Structural heterogeneity has been long recognized as a problem for structure research by cryo-EM. Different molecule species, or molecules in different conformational states or binding configurations may co-exist.
Without resolving this heterogeneity, reconstructions are blurred, and are invalid as representations of any one physical structure. Existing, widely used approaches to resolving heterogeneity, such as Relion, are based on the assumption that the structure exists in a few discrete conformations. Beginning with a paper we published jointly with the group of Abbas Ourmazd at the University of Wisconsin in Milwaukee (1), we have addressed the case of continuous heterogeneity, and how to characterize it by analyzing cryo-EM images of large ensembles of molecules. We are referring to this machine-learning approach as ManifoldEM.

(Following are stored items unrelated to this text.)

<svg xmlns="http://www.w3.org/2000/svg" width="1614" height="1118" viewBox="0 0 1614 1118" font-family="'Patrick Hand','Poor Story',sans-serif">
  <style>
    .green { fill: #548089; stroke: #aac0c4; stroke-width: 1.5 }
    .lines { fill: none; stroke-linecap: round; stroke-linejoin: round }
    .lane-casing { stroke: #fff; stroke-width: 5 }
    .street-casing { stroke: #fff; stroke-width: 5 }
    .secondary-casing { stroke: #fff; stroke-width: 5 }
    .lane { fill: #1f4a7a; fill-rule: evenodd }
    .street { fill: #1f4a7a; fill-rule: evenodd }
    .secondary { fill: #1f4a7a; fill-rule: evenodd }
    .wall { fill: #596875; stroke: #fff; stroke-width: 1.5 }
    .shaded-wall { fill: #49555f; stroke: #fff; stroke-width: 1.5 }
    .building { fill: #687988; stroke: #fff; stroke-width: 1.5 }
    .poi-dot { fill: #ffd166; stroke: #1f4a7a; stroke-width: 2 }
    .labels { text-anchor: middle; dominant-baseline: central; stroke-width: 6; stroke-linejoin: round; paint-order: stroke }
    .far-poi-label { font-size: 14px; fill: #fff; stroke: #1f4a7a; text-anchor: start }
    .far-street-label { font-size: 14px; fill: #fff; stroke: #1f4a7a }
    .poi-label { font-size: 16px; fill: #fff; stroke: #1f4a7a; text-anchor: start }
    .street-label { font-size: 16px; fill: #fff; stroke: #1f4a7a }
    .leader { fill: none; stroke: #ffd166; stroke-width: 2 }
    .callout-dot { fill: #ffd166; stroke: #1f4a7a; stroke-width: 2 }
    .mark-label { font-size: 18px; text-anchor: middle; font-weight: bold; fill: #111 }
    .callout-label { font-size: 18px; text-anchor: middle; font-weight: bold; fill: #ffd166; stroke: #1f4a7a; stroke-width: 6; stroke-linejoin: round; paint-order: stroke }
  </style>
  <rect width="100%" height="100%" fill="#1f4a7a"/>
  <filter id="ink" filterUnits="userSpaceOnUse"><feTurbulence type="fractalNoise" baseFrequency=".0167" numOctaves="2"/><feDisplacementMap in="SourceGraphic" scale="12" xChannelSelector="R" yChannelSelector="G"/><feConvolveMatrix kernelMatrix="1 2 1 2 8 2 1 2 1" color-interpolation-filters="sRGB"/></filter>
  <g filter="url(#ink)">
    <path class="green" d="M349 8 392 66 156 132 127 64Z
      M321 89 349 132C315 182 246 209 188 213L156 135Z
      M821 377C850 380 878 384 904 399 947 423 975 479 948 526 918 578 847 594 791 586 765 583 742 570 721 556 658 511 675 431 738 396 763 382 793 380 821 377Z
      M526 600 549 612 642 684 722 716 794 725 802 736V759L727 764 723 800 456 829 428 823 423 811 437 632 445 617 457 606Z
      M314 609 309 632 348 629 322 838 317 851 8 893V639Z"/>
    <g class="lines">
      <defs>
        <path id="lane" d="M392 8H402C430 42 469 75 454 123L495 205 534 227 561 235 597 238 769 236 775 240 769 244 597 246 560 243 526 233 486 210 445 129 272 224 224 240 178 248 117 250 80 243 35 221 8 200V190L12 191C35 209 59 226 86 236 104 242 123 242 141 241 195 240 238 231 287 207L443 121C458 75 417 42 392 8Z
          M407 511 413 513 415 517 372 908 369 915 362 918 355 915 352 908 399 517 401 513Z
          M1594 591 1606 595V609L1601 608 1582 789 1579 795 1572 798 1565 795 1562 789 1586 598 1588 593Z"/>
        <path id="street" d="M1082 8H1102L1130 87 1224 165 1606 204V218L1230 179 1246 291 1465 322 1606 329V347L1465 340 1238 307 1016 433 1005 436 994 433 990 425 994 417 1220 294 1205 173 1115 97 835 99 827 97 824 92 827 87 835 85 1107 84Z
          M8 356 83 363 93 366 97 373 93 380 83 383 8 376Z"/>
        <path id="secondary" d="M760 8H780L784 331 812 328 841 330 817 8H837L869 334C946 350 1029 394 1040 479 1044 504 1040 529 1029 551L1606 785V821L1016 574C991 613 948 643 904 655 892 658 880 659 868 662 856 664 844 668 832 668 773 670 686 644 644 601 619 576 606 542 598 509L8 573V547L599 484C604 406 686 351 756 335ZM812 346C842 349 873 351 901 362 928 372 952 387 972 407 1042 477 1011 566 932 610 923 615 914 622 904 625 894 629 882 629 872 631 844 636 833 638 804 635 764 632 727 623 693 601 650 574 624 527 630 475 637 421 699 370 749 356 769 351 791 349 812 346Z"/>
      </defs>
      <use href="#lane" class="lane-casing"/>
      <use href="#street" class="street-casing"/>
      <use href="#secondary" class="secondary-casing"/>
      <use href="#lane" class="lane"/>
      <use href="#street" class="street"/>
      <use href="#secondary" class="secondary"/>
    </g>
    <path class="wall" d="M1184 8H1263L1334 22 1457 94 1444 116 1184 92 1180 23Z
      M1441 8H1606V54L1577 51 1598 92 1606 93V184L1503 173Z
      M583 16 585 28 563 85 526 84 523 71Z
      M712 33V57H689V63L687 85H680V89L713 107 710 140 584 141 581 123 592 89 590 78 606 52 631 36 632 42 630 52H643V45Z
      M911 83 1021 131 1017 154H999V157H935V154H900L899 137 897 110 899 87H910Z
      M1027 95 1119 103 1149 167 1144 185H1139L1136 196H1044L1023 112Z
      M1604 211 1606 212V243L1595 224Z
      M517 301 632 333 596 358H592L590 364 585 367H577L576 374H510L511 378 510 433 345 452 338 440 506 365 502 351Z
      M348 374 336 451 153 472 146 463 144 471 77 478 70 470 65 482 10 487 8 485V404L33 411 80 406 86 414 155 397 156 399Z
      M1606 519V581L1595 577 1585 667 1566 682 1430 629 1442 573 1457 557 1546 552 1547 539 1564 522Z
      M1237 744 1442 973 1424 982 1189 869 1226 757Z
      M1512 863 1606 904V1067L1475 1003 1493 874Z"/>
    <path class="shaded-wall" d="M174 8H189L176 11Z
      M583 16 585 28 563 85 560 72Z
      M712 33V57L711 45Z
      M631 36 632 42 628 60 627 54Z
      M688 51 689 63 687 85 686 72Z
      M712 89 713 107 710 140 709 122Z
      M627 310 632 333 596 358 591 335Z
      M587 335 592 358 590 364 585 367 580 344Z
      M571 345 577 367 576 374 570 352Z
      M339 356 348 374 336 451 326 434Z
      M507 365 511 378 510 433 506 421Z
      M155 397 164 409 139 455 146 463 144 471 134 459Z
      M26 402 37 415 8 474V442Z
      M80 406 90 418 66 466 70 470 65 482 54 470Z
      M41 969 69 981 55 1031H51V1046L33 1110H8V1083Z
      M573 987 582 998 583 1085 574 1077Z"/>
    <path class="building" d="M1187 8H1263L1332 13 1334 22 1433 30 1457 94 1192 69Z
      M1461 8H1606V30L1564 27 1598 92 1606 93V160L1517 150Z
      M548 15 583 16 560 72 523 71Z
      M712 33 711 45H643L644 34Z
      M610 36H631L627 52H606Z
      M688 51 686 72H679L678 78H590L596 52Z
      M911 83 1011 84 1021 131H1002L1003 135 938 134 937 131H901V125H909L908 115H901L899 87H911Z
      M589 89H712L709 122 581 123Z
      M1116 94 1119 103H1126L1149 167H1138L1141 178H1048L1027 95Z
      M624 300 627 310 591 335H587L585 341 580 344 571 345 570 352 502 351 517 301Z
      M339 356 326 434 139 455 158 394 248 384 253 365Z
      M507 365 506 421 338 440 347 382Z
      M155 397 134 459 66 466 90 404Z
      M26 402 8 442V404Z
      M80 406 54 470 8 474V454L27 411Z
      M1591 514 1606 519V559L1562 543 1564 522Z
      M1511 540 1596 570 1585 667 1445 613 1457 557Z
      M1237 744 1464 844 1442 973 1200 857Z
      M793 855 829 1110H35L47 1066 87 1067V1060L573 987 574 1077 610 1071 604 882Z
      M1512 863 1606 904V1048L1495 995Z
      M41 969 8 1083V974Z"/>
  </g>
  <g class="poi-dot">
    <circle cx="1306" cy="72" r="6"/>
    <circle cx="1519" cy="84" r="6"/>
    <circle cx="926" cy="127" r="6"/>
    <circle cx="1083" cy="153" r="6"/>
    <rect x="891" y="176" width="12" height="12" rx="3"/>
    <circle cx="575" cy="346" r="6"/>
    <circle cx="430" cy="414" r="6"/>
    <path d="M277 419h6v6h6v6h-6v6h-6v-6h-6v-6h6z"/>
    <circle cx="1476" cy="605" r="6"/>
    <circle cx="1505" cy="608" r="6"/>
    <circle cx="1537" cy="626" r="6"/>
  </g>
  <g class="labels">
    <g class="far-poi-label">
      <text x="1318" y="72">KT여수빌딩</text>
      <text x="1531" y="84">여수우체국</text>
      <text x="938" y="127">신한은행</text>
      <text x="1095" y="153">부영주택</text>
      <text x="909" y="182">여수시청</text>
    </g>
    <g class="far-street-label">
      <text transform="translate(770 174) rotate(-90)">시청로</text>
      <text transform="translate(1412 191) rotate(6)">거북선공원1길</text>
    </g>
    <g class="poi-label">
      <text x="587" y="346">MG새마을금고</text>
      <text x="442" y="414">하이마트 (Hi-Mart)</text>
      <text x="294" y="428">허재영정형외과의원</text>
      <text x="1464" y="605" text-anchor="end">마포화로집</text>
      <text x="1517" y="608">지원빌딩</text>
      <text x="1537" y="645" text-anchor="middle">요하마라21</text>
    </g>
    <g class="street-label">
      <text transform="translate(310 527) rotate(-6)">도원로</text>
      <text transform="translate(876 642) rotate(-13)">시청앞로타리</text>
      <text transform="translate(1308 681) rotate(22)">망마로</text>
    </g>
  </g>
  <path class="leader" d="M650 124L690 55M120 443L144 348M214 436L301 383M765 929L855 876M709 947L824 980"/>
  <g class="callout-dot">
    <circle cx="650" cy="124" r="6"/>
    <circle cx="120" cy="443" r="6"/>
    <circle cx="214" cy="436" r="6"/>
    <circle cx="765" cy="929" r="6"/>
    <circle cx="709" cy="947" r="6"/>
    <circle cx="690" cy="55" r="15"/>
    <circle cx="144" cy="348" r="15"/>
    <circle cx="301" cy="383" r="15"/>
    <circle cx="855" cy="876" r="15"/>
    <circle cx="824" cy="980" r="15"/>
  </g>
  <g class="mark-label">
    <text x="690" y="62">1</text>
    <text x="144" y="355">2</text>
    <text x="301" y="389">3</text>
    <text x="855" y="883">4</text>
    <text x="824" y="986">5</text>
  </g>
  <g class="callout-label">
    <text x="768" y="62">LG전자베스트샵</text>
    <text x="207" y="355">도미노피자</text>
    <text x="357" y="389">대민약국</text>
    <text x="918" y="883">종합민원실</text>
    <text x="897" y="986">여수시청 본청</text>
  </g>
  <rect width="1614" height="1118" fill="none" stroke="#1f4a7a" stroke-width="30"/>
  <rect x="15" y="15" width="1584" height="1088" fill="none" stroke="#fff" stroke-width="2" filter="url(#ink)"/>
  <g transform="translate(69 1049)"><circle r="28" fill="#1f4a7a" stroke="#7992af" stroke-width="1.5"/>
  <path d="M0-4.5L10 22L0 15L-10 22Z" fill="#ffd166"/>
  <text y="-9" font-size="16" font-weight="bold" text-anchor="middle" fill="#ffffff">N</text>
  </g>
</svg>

Three recent papers of our group addressing structural heterogeneity of the continuous type (2,3, 4) are worthy of note. They deal with the following issues: Simulation of a heterogeneous cryo-EM dataset for a molecule with continuous conformational variability (2), propagation of conformational coordinates across the angular sphere (3), and navigating energy landscapes (4).

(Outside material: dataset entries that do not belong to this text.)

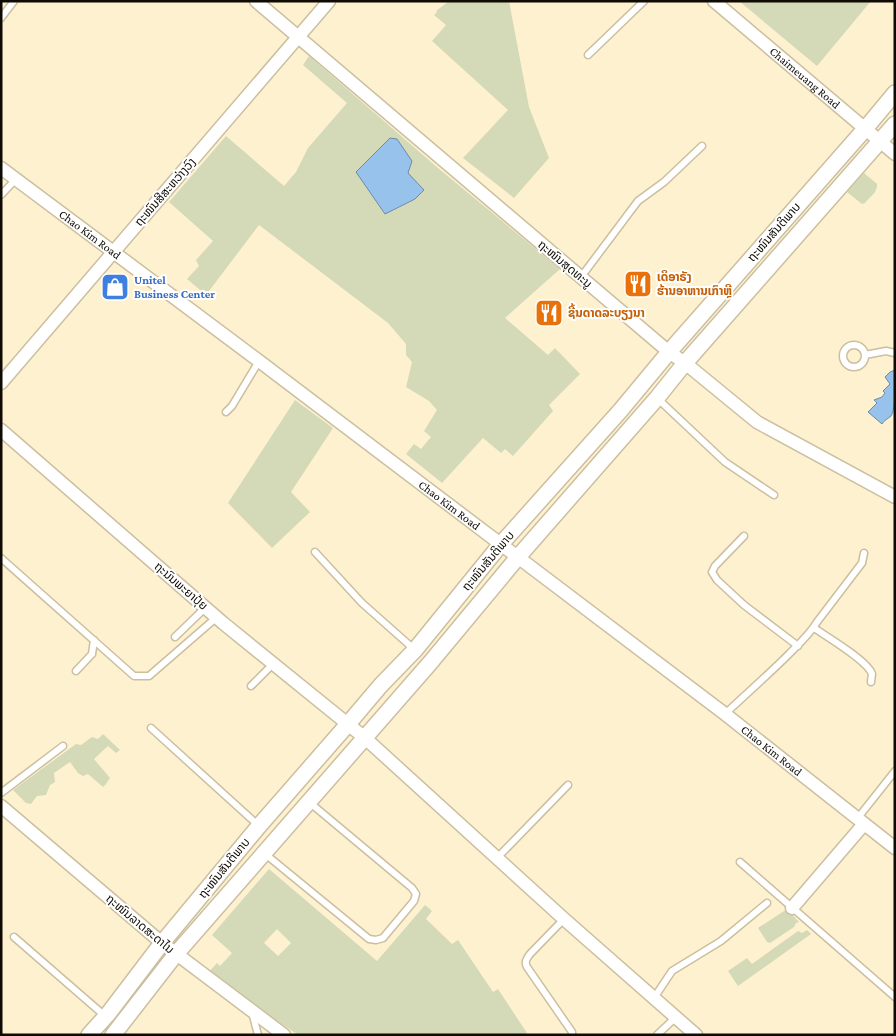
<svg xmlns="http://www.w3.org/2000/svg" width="896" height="1036" font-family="'Crimson Pro','Noto Sans Lao',serif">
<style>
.green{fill:#d4dab7;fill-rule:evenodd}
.water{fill:#96c2ec;stroke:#6e8ba6}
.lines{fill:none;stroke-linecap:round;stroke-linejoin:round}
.service-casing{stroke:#cbbf9f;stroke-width:9}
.minor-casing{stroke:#cbbf9f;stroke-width:15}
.tertiary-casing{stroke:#cbbf9f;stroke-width:18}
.service{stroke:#fff;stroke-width:6}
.minor{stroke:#fff;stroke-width:12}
.tertiary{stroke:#fff;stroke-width:15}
.labels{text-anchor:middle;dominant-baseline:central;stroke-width:4;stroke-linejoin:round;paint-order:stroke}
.street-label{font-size:12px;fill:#0f0b03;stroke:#fff}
.food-label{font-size:12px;font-weight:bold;fill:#c56008;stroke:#fff;text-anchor:start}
.shop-label{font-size:12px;font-weight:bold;fill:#366cbe;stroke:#fff;text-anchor:start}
</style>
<rect width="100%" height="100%" fill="#fdf1d0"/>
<!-- green -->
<path class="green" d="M449,1H509L529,107L549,158L514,198L463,158L508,110L432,41L446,25L434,15L437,12L436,11Z
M739,1H871L817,66Z
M309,56L438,168L560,269L505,318L548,355L555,348L580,374L549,405L553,411L513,456L505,449L501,453L483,438L442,483L406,454L414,444L421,449L431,437L424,431L437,410L429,401L406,387L412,362L406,355V344L388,323L259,225L206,295L187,279L199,266L196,260L213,241L169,202L226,136L284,186L296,172L308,148L347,103L303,65Z
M864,173L877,184C878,192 870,197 865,203L862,204L847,192Z
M295,400L333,428L291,492L310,512L272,548L228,503Z
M103,734L120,750L116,753L108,746L94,759L110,778L106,784L103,787L88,774L83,776L78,773L70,762L54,773L55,782L50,785L46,795L37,796L31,804L26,803L13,790L76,744L81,745L92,737L98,739Z
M269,869L377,961L425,905L432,911L426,919L452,944L458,940L493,992L498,989L527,1033L525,1035H298L208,973L217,963L220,966L232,953L212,935ZM277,929L291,943L278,956L264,943Z
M787,909L799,922L796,923L794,927L770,943L767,942L758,928Z
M807,930L811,934L738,986L728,971L747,958L752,964L798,931L802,933Z"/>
<!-- water -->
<path class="water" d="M390,138L397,139L412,161L408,173L424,190L415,199L385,214L356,172Z
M895,370C895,381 896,409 891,416C888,419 884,420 882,424L868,412L877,403L874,400L882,397L885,393L883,391L890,384L885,377L890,372Z"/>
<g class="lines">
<defs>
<path id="service" d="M1,18L14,1
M588,55L644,1
M1,195L16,179
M581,277L638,201L664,182L702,146
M843 356a11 11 0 1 1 22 0a11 11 0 1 1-22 0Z
M865,355L886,351L895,353
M658,399L725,462L774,495
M226,412L232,406L259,361
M744,536L715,566L712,572L717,580L744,605L798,646
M315,552L362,603L415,650
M1,558L134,676H149L217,617
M814,628C826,636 868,661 872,674C872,674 871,681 871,682
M175,637L206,607
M76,671L92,654L94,640
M251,686L273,664
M725,714C746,694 768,675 789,654C799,644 810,634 817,622L862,563L864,553
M151,728L259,826
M1,793L63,746
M857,819L895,771
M264,853L369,939L376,940L383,938L414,901L416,894L412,888L309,802
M497,858L568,785
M740,862L895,997
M564,919L530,954C527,958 524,962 527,967L572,1032V1035
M14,937L105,1016
M654,998L672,971L721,941L767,903
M252,1012L258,1035
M657,1035L676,1017"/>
<g id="minor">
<path d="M256,1L669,352L685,363L757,422L895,497"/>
<path id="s1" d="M714,1L895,154"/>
<path id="s2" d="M1,168L259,361L725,714L895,848"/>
<path d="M1,383L329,1"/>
<path d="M1,430L223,623L365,738L564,919L696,1035"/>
<path d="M1,806L162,943L284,1035"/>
<path d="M792,908L864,824"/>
</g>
<path id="tertiary" d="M89,1035L108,1014L162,943L259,826L348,724L381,685L415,650L501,544L620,411L669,352L865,129L895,93
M113,1035L176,954L430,663L518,557L657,398L685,363L895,124"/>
</defs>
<!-- service casing -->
<use href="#service" class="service-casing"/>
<!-- minor casing -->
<use href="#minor" class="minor-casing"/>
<!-- tertiary casing -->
<use href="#tertiary" class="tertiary-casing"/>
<!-- service -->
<use href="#service" class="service"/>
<!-- minor -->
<use href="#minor" class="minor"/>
<!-- tertiary -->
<use href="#tertiary" class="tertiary"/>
</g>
<!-- icons -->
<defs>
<symbol id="restaurant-square" viewBox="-11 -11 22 22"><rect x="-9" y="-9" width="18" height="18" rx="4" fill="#e8710a" stroke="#fff"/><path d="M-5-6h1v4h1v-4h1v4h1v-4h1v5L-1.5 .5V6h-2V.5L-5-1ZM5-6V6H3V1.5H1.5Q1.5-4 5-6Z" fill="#fff"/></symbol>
<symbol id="shop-square" viewBox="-11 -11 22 22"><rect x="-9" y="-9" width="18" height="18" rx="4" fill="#3f7fe0" stroke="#fff"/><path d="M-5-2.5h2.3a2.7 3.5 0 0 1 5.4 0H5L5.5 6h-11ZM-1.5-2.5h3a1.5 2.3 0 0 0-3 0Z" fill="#fff"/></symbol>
</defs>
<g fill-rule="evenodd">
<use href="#restaurant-square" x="622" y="268" width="32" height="32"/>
<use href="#shop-square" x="99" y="271" width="32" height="32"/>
<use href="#restaurant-square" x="533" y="297" width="32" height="32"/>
</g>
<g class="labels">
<!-- street labels -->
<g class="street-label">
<text stroke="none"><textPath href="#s1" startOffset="119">Chaimeuang Road</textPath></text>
<text transform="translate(165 192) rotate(-49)">ຖະໜົນສີສະຫວ່າງວົງ</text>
<text transform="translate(774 232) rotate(-49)">ຖະໜົນສັນຕິພາບ</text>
<text stroke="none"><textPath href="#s2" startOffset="111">Chao Kim Road</textPath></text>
<text transform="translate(565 264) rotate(40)">ຖະໜົນສຸດທະນູ</text>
<text stroke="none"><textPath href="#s2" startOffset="561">Chao Kim Road</textPath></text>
<text transform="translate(488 561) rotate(-50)">ຖະໜົນສັນຕິພາບ</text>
<text transform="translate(181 586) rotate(41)">ຖະນົນພະຍາປຸ້ຍ</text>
<text stroke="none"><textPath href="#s2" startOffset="966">Chao Kim Road</textPath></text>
<text transform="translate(224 868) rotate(-51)">ຖະໜົນສັນຕິພາບ</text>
<text transform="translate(140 924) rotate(40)">ຖະໜົນລາດສະດາໄນ</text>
</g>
<!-- food labels -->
<g class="food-label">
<text x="657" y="277">ເດິອາຣັງ<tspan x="657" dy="14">ຮ້ານອາຫານເກົາຫຼີ</tspan></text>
<text x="568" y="313">ຊີ້ນດາດລະບຽງນາ</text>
</g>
<!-- shop labels -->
<g class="shop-label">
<text x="134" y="280">Unitel<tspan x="134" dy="14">Business Center</tspan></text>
</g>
</g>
<!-- border -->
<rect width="896" height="1036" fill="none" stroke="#0f0b03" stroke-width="5"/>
</svg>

This is a brief note explaining the relationships among these three papers.
While paper (3) is directly related to the ManifoldEM approach (1), and solves one of its long-standing problems, the other two papers, (2) and (4), are quite general, and indeed applicable in the study of structural heterogeneity by any computational method.
SIMULATION OF A HETEROGENIOUS CRYO-EM DATA SET
Seitz et al. (2) recognize the need for ground truth data, with which any programs that are addressing with structural heterogeneity can be tested. In this paper, the authors describe a method to generate such data, from a structure in the pdb, with realistic angular distributions, SNR ratios, CTFs, continuous conformational changes with a given distribution of occupancies. They then generated one set of 800,000 single particle images for a particular structure found in the pdb.
PROPAGATION OF CONFORMATIONAL COORDINATES
Maji et al. (3) have devised an automated way to propagate conformational coordinates (obtained through Manifold analysis via ManifoldEM) from a projection direction across the whole angular sphere. This part could previously only be done by tedious visual comparisons between successive projection directions, but it is instrumental for deriving a consolidated map of occupancies, from which the energy landscape of the molecule can be derived.
NAVIGATING ENERGY LANDSCAPES
Finally, Seitz and Frank (4) make the assumption that an energy landscape has already been successfully determined (or estimated), using ManifoldEM or any of the other methods recently proposed, and ask the question what pathways of lowest energy a molecule would take in that landscape. They developed a novel method to construct such a pathway.
REFERENCES
(1) Dashti, A., Schwander, P., Langlois, R., Fung, R., Li, W., Hosseinizadeh, A., Liao, H.Y., Pallesen, J., Sharma, G., Stupina, V.A., Simon, A.E., Dinman, J., Frank, J., and Ourmazd, A. (2014). Trajectories of the ribosome as a Brownian nanomachine. Proc Natl. Acad. Sci. USA 111, 17492-17497.
(2) Seitz, E.E., Acosta-Reyes, F., Schwander, P., and Frank, J. (2019) Simulation of cryo-EM ensembles from atomic models of molecules exhibiting continuous conformations. bioRxiv 864116; ALSO: Seitz et al., J. Struct. Biol., submitted.
(3) Maji, S., Liao, H., Dashti, A., Mashayekhi, G., Ourmazd, A., and Frank , J. (2020). Propagation of conformational coordinates across angular space in mapping the continuum of states from cryo-EM data by manifold embedding. J. Chem. Inf. Model.
(4) Seitz, E. and Frank, J. (2020).POLARIS: Path of least action analysis on energy landscapes. J. Chem. Inf. Model.